The spokesman said the North would "allow the inspectors of the United States and the IAEA to perform their duties on the principle of 'action for action'," saying it will disable the nuclear plant and permit the inspectors in as others fulfil their obligations.
The U.S. decision was made after the secretive North agreed to a series of verification steps on its nuclear plant, a State Department spokesman said in Washington on October 11. The deal also called for resuming disablement and allowing in inspectors.
Last month, North Korea lashed out at not being removed by backing away from the disarmament-for-aid deal it made with China, Japan, Russia, South Korea, and the United States, and took initial measures to rebuild its Soviet-era nuclear plant, which was being disabled under the pact's terms.
Most of the disablement steps, which were started in November, had been completed and were aimed at taking at least a year to reverse.

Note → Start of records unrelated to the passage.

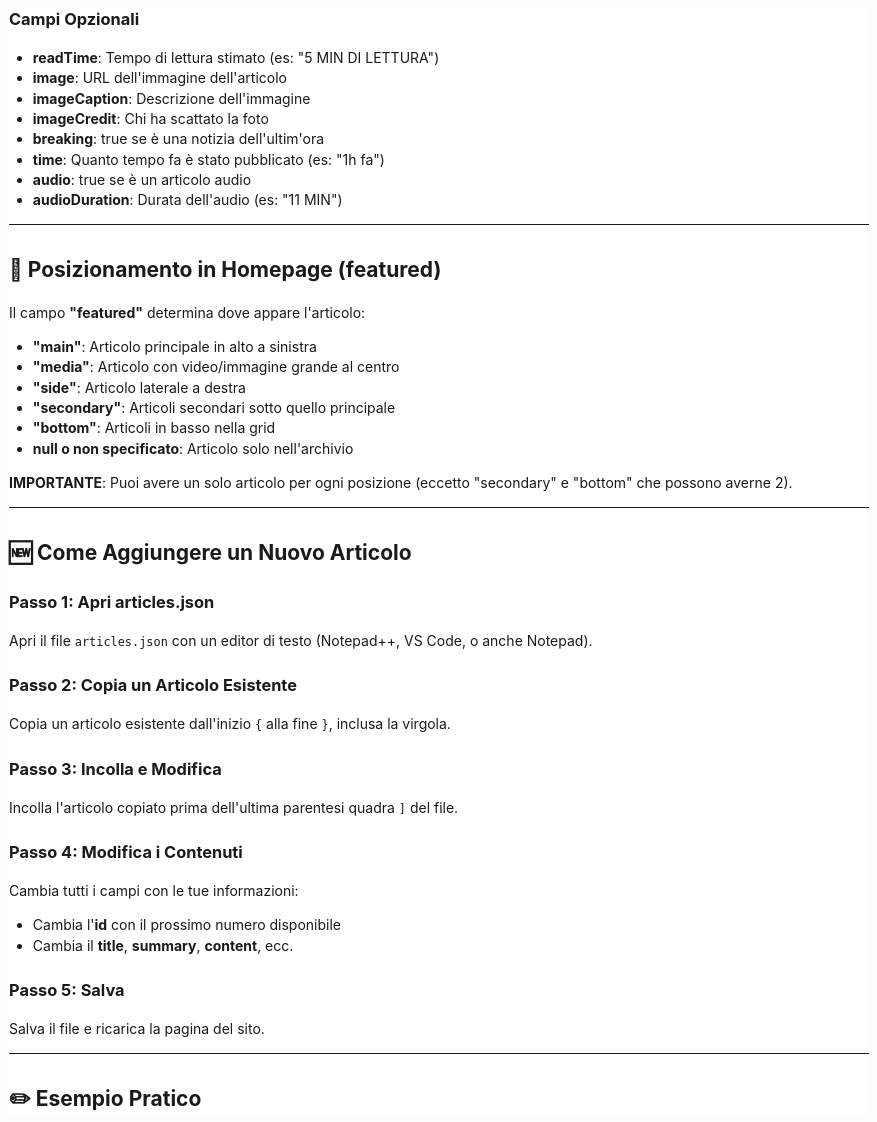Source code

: ### Campi Opzionali

- **readTime**: Tempo di lettura stimato (es: "5 MIN DI LETTURA")
- **image**: URL dell'immagine dell'articolo
- **imageCaption**: Descrizione dell'immagine
- **imageCredit**: Chi ha scattato la foto
- **breaking**: true se è una notizia dell'ultim'ora
- **time**: Quanto tempo fa è stato pubblicato (es: "1h fa")
- **audio**: true se è un articolo audio
- **audioDuration**: Durata dell'audio (es: "11 MIN")

---

## 📍 Posizionamento in Homepage (featured)

Il campo **"featured"** determina dove appare l'articolo:

- **"main"**: Articolo principale in alto a sinistra
- **"media"**: Articolo con video/immagine grande al centro
- **"side"**: Articolo laterale a destra
- **"secondary"**: Articoli secondari sotto quello principale
- **"bottom"**: Articoli in basso nella grid
- **null o non specificato**: Articolo solo nell'archivio

**IMPORTANTE**: Puoi avere un solo articolo per ogni posizione (eccetto "secondary" e "bottom" che possono averne 2).

---

## 🆕 Come Aggiungere un Nuovo Articolo

### Passo 1: Apri articles.json
Apri il file `articles.json` con un editor di testo (Notepad++, VS Code, o anche Notepad).

### Passo 2: Copia un Articolo Esistente
Copia un articolo esistente dall'inizio `{` alla fine `}`, inclusa la virgola.

### Passo 3: Incolla e Modifica
Incolla l'articolo copiato prima dell'ultima parentesi quadra `]` del file.

### Passo 4: Modifica i Contenuti
Cambia tutti i campi con le tue informazioni:
- Cambia l'**id** con il prossimo numero disponibile
- Cambia il **title**, **summary**, **content**, ecc.

### Passo 5: Salva
Salva il file e ricarica la pagina del sito.

---

## ✏️ Esempio Pratico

South Korea's chief nuclear envoy told a Sunday briefing in Seoul: "This government welcomes these moves as an opportunity that would lead to normalization of the six-party talks and North Korea's eventual abandonment of its nuclear programs."
But one hawkish Japanese minister called the U.S. decision regrettable because it left unresolved the fate of Japanese nationals kidnapped by the North.
Under the deal, which still has to be formalized, experts would have access to all declared nuclear sites and "based on mutual consent" to sites not declared by the North, said State Department spokesman Sean McCormack.
In addition, the United Nations atomic watchdog body, the IAEA, would play an important role in verifying Pyongyang's atomic activities and the United States could take out samples of nuclear materials to check.
North Korea conducted its only nuclear test two years ago using plutonium. U.S. officials said verification would also check on a suspected program to enrich uranium for weapons as well as proliferation.
Some conservatives in Washington wanted a tough verification system that would grant inspectors wide access to any suspected nuclear-linked facility in the secretive state and felt the Bush administration gave away too much for a rare diplomatic success.
Former U.S. ambassador to the United Nations John Bolton, calling the verification measures agreed on "pathetic," told Reuters: "North Korea has won about a 95 percent victory here and achieved an enormous political objective in exchange for which the United States has got nothing."
If energy-starved North Korea backed away, it would remain on the terror list and stand to lose out on about half a million tons of heavy fuel oil, or aid of equal value, that had been pledged to it for previous progress in made in disarmament.